## Task goal
Count the lines in the records below that contain the string "forex", matching case exactly, and reply with only the number.

··· Extracted data

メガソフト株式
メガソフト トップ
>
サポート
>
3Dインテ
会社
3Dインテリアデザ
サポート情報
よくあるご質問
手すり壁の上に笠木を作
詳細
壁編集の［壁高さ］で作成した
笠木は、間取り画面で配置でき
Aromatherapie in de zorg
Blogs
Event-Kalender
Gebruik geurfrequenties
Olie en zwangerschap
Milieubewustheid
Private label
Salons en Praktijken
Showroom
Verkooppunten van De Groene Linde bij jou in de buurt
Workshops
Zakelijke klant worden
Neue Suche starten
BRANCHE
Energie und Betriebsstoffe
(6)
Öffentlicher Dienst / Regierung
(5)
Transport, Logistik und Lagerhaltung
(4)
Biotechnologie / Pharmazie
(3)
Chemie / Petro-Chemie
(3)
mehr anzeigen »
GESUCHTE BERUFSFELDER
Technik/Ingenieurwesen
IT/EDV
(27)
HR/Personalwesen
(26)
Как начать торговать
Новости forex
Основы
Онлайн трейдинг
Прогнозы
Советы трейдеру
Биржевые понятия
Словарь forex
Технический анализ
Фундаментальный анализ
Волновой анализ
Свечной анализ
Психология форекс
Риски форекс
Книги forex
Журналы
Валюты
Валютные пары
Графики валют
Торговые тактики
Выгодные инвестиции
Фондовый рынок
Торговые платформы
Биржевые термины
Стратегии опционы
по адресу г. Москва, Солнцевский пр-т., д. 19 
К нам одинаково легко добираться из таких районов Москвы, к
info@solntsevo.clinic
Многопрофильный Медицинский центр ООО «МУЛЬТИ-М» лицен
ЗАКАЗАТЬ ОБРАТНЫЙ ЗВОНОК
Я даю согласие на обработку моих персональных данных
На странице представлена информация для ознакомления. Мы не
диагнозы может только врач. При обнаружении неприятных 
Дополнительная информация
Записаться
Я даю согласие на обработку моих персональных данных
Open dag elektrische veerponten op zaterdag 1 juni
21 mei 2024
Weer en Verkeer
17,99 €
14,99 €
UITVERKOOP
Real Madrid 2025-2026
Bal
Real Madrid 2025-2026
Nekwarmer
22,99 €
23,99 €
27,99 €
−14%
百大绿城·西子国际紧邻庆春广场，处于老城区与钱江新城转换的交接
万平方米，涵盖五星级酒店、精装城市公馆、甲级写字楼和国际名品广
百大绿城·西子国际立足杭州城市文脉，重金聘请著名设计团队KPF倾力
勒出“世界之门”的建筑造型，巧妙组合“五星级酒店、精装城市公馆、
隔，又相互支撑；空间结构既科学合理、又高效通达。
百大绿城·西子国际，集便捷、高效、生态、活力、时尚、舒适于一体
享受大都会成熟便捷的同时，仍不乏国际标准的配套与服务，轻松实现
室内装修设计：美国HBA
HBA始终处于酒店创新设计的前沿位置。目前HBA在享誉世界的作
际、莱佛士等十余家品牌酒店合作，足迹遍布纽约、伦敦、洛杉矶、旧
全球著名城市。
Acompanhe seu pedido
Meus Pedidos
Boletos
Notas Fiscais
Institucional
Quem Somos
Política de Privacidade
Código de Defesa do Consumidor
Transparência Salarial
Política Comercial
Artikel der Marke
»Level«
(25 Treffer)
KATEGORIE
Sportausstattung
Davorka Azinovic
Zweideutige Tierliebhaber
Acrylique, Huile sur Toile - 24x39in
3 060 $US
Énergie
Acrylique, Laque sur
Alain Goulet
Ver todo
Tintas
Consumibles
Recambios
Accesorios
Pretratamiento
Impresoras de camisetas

······

## Completed task
3